Dataset excerpts -
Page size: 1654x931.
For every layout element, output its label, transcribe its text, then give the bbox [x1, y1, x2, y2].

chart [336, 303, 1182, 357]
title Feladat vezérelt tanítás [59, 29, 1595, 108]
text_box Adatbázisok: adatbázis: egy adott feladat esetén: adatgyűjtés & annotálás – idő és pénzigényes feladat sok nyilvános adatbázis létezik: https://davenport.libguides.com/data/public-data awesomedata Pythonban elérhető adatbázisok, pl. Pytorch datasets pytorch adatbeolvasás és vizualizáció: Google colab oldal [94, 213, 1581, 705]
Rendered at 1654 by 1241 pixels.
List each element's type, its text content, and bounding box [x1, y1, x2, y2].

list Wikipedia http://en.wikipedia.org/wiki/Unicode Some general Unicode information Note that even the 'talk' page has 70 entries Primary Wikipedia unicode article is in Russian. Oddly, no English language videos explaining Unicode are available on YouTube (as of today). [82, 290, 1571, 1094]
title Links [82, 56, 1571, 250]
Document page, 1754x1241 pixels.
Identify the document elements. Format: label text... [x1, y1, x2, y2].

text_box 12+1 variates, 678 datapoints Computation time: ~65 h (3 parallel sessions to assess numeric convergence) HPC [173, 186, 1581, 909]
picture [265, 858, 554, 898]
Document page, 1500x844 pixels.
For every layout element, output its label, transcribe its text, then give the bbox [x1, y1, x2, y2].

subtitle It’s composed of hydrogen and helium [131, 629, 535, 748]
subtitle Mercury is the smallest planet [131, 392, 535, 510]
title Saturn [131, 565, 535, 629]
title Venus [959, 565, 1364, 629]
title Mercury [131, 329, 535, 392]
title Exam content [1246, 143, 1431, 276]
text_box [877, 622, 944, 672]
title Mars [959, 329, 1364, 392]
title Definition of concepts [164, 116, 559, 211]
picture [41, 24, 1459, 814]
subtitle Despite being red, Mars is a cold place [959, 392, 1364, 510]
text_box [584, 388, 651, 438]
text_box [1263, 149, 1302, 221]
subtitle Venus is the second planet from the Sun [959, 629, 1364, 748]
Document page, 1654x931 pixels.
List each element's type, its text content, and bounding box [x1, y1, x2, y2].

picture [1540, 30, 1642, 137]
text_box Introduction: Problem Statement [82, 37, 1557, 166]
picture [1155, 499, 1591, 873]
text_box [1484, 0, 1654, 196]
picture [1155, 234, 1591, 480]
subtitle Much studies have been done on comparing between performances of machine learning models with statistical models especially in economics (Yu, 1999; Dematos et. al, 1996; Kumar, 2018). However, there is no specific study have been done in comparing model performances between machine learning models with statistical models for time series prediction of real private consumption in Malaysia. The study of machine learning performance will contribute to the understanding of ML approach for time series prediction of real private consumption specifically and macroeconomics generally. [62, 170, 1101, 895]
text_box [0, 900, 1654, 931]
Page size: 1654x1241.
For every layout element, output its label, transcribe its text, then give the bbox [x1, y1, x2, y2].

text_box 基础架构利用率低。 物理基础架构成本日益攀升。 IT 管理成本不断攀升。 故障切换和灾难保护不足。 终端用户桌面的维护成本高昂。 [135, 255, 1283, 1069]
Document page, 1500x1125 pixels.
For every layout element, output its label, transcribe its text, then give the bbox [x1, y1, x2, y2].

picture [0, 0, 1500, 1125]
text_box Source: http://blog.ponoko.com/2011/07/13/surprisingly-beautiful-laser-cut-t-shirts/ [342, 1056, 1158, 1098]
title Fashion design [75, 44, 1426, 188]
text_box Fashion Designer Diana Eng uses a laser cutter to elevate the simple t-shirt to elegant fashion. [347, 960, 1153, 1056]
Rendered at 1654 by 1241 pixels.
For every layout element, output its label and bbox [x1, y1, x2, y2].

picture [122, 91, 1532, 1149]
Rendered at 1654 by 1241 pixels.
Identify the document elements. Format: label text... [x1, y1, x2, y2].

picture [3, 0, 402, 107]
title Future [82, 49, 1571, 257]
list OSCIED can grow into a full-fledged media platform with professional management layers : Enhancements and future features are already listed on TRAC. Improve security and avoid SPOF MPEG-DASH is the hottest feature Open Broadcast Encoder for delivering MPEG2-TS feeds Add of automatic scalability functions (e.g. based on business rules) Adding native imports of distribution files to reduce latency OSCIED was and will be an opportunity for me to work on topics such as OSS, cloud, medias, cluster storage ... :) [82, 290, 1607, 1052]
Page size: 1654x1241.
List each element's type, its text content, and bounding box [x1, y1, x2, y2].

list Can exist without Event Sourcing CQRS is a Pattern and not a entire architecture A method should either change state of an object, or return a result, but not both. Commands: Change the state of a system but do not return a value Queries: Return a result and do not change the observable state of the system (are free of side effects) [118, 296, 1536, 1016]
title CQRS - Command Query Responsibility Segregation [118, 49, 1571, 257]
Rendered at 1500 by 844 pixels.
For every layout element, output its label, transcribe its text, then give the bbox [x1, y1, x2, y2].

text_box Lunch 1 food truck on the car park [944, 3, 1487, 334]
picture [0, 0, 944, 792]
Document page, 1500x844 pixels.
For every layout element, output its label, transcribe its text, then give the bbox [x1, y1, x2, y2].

Your task - Can you copy the material verbatim, starting at its first line and stopping after the line that contains "title Links [82, 56, 1571, 250]"?

Finished answer -
Page size: 1654x931.
For every layout element, output its label, transcribe its text, then give the bbox [x1, y1, x2, y2].

chart [336, 303, 1182, 357]
title Feladat vezérelt tanítás [59, 29, 1595, 108]
text_box Adatbázisok: adatbázis: egy adott feladat esetén: adatgyűjtés & annotálás – idő és pénzigényes feladat sok nyilvános adatbázis létezik: https://davenport.libguides.com/data/public-data awesomedata Pythonban elérhető adatbázisok, pl. Pytorch datasets pytorch adatbeolvasás és vizualizáció: Google colab oldal [94, 213, 1581, 705]
Rendered at 1654 by 1241 pixels.
List each element's type, its text content, and bounding box [x1, y1, x2, y2].

list Wikipedia http://en.wikipedia.org/wiki/Unicode Some general Unicode information Note that even the 'talk' page has 70 entries Primary Wikipedia unicode article is in Russian. Oddly, no English language videos explaining Unicode are available on YouTube (as of today). [82, 290, 1571, 1094]
title Links [82, 56, 1571, 250]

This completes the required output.